The Iwaniec family made the presentation during the Southwest Region PA Game Commission conference at the Antiochian Village in Bolivar. The distribution provided the units to officers in 10 counties, covering 350 square miles.
“As game officers, they enforce all laws of the Commonwealth,” said Brian Singer, a wildlife conservation officer for Westmoreland County. “This is one more tool to make us more efficient and help keep intoxicated drivers off the roadway.”
Tom Fazi, the information education supervisor for the Southwest Region said it was another tool to be used for law enforcement.
“This will give them the ability to stop an impaired driver before they hurt somebody else,” Fazi said.
One by one the trooper's father, Ken, mother, Debby and sister, Acacia Hauck, spoke about impact of the tragic night of March 27, 2008. Iwaniec was killed 2 miles away from his Avondale station on his drive home from work when an impaired driver crossed the center line hit the driver's side of a pick-up truck and then hit the trooper's vehicle head-on. Iwaniec passed away two hours later in a Delaware hospital.
The Iwaniecs shared the trooper's story to reiterate the dangers of drinking and driving in the hopes of having something positive come out of their tragedy.
“We need you to send the message that driving under the influence is not tolerable,” said Ken Iwaniec. “You need to be able to remove impaired drivers from our gamelands.”

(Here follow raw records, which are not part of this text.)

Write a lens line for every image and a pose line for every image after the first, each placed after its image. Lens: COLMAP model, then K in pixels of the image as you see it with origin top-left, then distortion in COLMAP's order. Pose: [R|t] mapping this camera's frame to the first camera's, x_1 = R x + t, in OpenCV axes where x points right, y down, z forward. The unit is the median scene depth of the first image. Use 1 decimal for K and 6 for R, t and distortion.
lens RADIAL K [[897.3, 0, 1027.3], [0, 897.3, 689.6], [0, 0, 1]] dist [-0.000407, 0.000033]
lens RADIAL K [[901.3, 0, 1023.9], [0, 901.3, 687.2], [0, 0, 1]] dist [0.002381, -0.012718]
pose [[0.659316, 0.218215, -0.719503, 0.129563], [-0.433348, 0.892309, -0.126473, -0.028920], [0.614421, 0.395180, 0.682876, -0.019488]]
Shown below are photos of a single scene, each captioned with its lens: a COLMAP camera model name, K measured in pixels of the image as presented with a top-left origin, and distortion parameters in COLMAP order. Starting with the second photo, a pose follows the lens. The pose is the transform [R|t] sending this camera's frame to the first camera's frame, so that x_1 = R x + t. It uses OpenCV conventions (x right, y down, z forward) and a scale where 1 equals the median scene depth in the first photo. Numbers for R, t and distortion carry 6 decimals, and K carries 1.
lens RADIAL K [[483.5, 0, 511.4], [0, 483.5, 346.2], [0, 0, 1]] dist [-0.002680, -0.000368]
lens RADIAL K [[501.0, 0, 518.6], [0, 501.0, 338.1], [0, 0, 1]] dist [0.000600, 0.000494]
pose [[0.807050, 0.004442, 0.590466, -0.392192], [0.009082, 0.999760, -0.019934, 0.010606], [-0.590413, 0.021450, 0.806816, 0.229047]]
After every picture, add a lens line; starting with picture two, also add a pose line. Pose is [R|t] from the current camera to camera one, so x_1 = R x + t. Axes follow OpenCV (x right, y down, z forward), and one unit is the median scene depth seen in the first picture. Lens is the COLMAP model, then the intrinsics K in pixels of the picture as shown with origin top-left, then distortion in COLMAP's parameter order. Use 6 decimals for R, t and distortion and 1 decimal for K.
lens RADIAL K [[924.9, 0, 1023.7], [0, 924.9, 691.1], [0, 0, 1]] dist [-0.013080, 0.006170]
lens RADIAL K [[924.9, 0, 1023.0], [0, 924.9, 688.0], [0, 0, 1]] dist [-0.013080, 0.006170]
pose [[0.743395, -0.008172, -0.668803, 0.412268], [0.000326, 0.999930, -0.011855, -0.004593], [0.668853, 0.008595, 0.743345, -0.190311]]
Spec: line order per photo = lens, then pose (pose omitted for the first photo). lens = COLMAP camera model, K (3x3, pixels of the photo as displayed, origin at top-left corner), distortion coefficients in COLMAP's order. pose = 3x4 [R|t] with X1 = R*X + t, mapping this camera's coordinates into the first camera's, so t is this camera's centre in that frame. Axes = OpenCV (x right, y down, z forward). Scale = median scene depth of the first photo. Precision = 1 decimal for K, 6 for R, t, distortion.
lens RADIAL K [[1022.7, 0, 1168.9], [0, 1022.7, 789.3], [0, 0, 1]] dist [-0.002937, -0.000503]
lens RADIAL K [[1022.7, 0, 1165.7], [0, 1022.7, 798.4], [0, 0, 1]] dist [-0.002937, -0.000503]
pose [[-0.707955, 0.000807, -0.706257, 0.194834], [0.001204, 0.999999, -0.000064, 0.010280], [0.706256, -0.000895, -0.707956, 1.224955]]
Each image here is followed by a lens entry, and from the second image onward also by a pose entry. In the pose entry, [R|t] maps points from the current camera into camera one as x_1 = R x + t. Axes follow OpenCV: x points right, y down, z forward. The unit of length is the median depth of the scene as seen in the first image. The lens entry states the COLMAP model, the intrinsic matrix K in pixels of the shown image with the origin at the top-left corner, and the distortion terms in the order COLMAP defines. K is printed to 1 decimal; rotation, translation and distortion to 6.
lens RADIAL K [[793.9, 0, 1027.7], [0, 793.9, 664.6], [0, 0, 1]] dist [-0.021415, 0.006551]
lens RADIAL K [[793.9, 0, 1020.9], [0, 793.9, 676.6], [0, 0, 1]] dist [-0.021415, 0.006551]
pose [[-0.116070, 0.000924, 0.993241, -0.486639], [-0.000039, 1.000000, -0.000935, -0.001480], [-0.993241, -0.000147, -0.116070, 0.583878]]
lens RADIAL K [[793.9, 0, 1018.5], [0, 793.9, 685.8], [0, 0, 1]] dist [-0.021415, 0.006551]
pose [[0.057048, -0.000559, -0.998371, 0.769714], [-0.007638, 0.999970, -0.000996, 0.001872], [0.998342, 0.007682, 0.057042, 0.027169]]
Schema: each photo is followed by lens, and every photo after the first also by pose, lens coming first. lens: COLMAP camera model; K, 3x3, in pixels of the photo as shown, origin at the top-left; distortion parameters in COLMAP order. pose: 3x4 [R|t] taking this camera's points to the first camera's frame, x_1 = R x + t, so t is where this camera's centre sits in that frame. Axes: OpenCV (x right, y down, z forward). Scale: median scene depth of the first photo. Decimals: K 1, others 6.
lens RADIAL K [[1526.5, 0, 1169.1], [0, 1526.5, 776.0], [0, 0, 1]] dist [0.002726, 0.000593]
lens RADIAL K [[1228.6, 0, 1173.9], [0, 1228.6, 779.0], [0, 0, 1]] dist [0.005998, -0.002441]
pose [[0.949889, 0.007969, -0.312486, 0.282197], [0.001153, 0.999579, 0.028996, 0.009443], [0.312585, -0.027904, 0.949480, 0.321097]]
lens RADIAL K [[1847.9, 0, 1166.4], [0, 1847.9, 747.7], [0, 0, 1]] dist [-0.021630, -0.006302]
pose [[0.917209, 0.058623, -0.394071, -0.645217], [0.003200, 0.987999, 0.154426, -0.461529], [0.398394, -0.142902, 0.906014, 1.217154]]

Iwaniec asked the officers at the conference to not be lenient and push the laws they have to the full extent.
“Every driver you stop will save at least one life,” said Iwaniec. “We ask you to make this your passion to remove them from the road.”
Iwaniec explained how The Trooper Kenton Iwaniec Memorial Foundation first got started with a goal to get at least one portable breath testing unit into every police department in the state. To date, they have raised funds to purchase and distribute 500 Breathalyzers, at a cost of nearly $500 each.
In the trial after the accident, Kristina Quercetti of Landenberg was sentenced to 8½ to 17 years in prison for Iwaniec's death and endangering the life of her 4-year-old son who was in her car at the time of the crash. Quercetti's blood alcohol content was four times the legal limit. She also was illegally under the influence of oxycodone.